The actor picked up the best actor in a drama trophy for his harrowing performance in “Joker” at the 77th annual ceremony on Sunday in perhaps the most competitive category of the evening.
Phoenix, who famously lost over 50 pounds to play the troubled Arthur Fleck/Joker, beat out Christian Bale, another actor known for his on-screen transformations; Antonio Banderas; Jonathan Pryce; and Adam Driver of “Marriage Story” in an awards season dominated by male-centered movies.
Phoenix delivered an at times rambling, expletive-laden speech from the Golden Globes stage, first thanking the Hollywood Foreign Press Association for making the evening’s meal entirely plant-based before paying tribute to his fellow nominees.
“We all know there’s no fucking competition between us ... I’m inspired by you. I’m your fucking student. I can’t believe the beautiful, mesmerizing and unique work you’ve all done this year,” he said. “I really do feel honored to be mentioned with you.”

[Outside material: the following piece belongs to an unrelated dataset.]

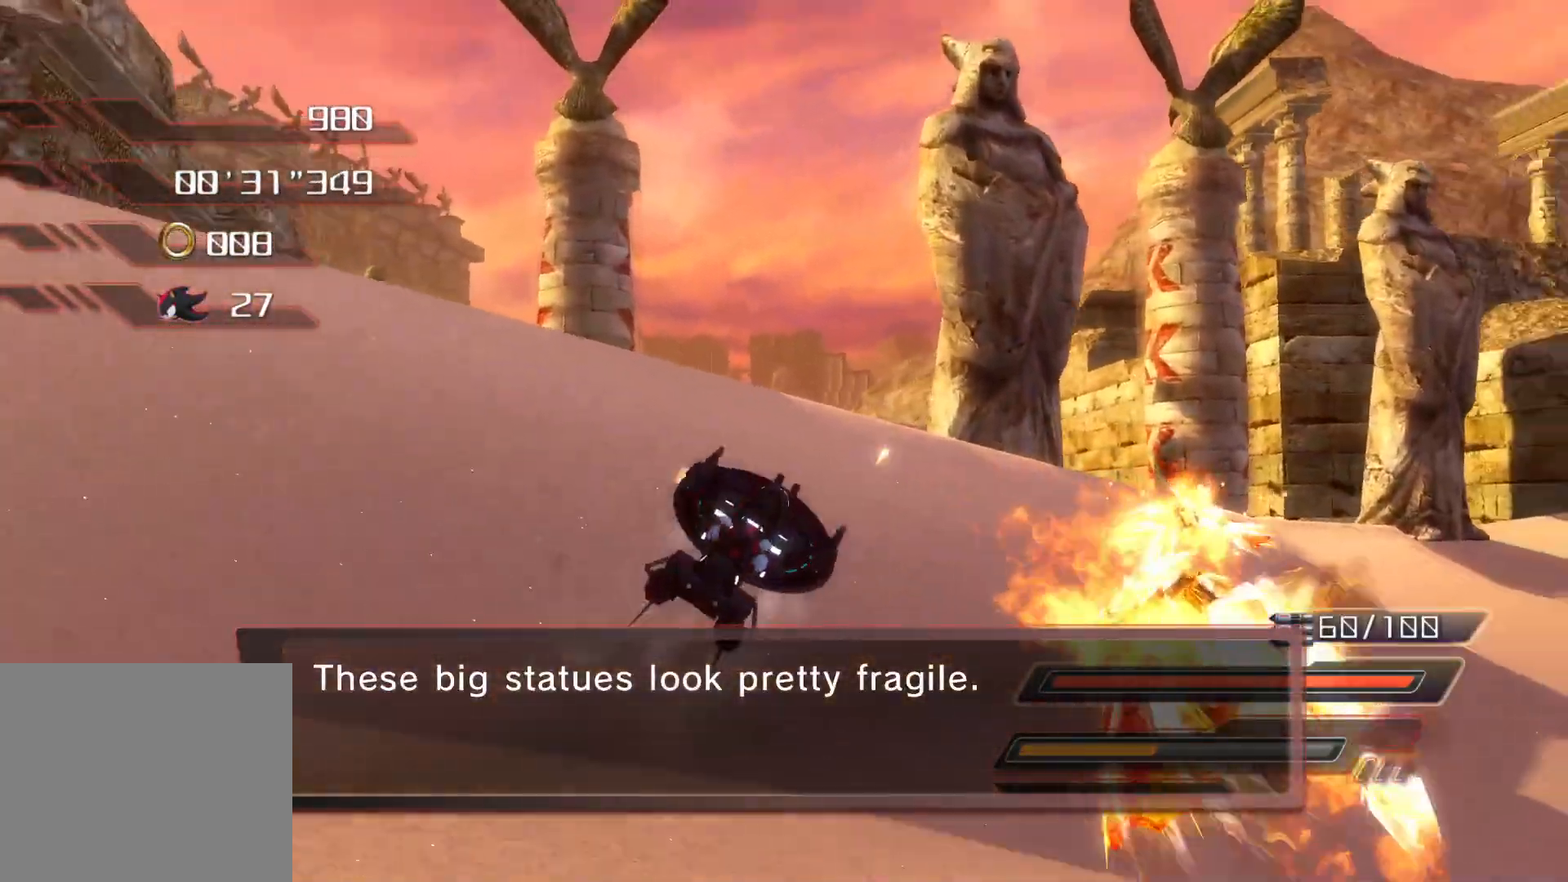
{"buttons": [], "left_stick": "center", "right_stick": "center", "events": [[67, "left_stick", "left"], [436, "R2", "up"], [452, "left_stick", "center"]]}
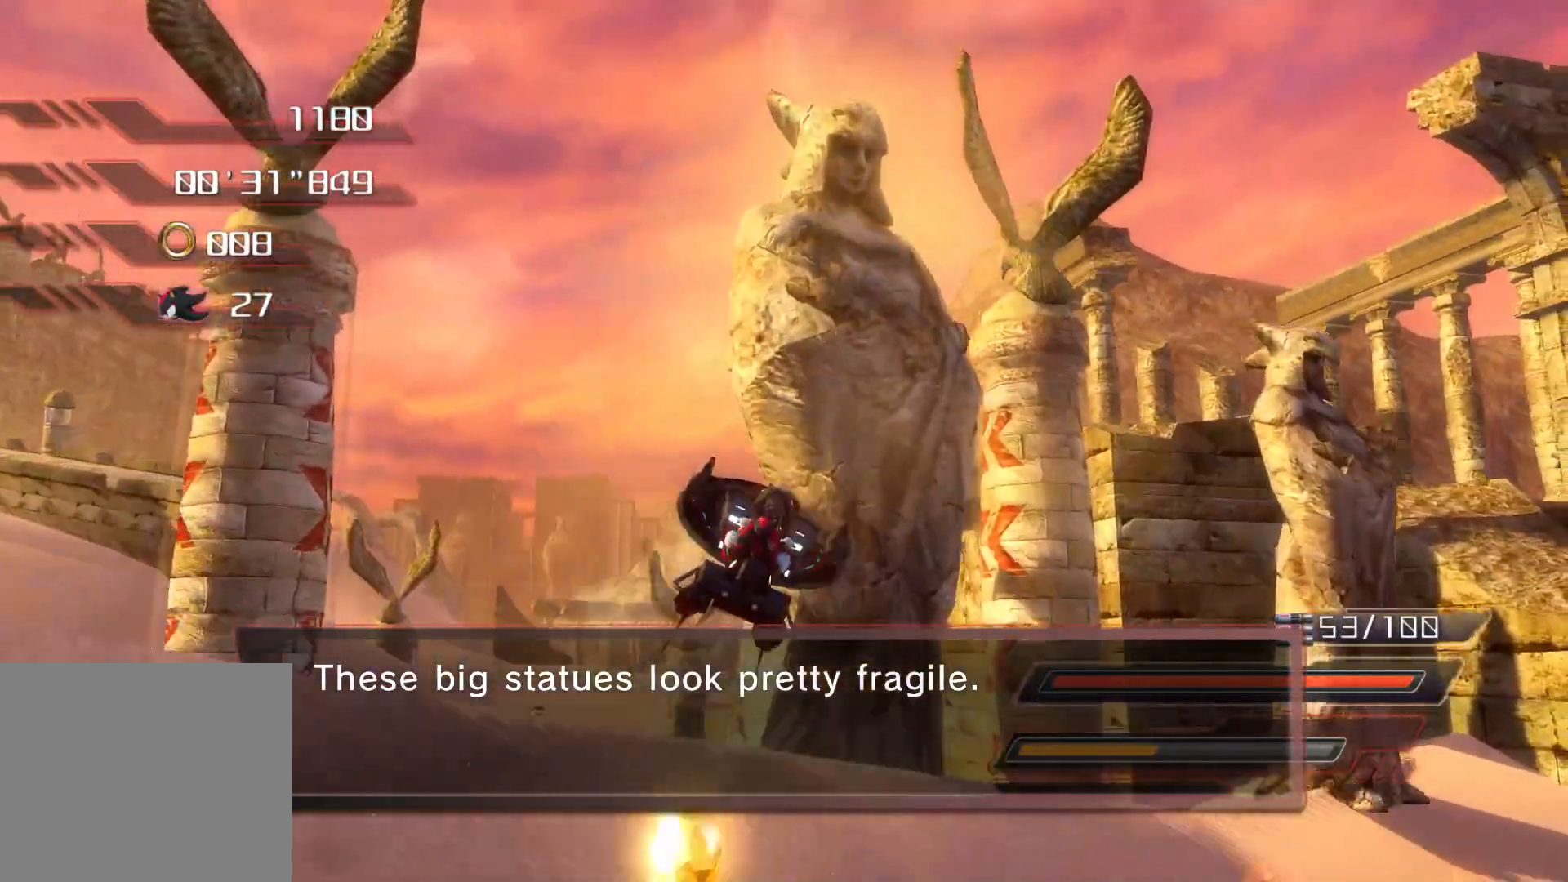
{"buttons": [], "left_stick": "center", "right_stick": "center", "events": [[150, "left_stick", "up-left"], [318, "left_stick", "center"]]}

He then went onto apologize to “Joker” director Todd Phillips for being “such a pain in the ass.”
“Contrary to popular belief I don’t want to rock the boat, but the boat is fucking rocked,” he continued, pivoting his speech to address everyone in the room.
“I’ve not always been a virtuous man. I’m learning so much and so many of you in this room have given me opportunities to try to get it right and I’m deeply grateful. But I think together, hopefully, we can be unified and actually make some changes. It’s great to vote, but sometimes we have to take that responsibility on ourselves,” Phoenix continued, pointedly adding that his fellow actors don’t need to be taking private jets to Palm Springs.
The film about the titular Batman supervillain went on to gross over $1 billion worldwide, becoming the first R-rated film in history to do so.
But the road to box office glory was paved with much controversy, as some vocal critics have labeled the film dangerous and irresponsible over its empathy toward an angry white man who essentially becomes a self-radicalized domestic terrorist.
Phoenix, who took a method acting approach to his performance, has also raised some eyebrows with his behavior during production after a video of the actor cursing out a crew member for whispering in a scene made the rounds on the internet. He also reportedly clashed with co-star Robert De Niro during filming.
The famously press-averse actor hasn’t been too keen on weighing in on the backlash, preferring to let the film speak for itself.
“I didn’t imagine that it would be smooth sailing,” Phoenix told Vanity Fair about the polarizing response to the film. “It’s a difficult film. In some ways, it’s good that people are having a strong reaction to it.”
“There’s so many different ways of looking at it,” he continued. “You can either say here’s somebody who, like everybody, needed to be heard and understood and to have a voice. Or you can say this is somebody that disproportionately needs a large quantity of people to be fixated on him. His satisfaction comes as he stands in amongst the madness.”
The late actor Heath Ledger posthumously won a Golden Globe for portraying the same character in 2008’s “The Dark Knight” in the supporting actor category.
Phoenix has previously been nominated for Globes five times over his career for films like “Her” and “Gladiator,” but has only taken home the award once before for his role in “Walk the Line,” which also scored him an Oscar nod.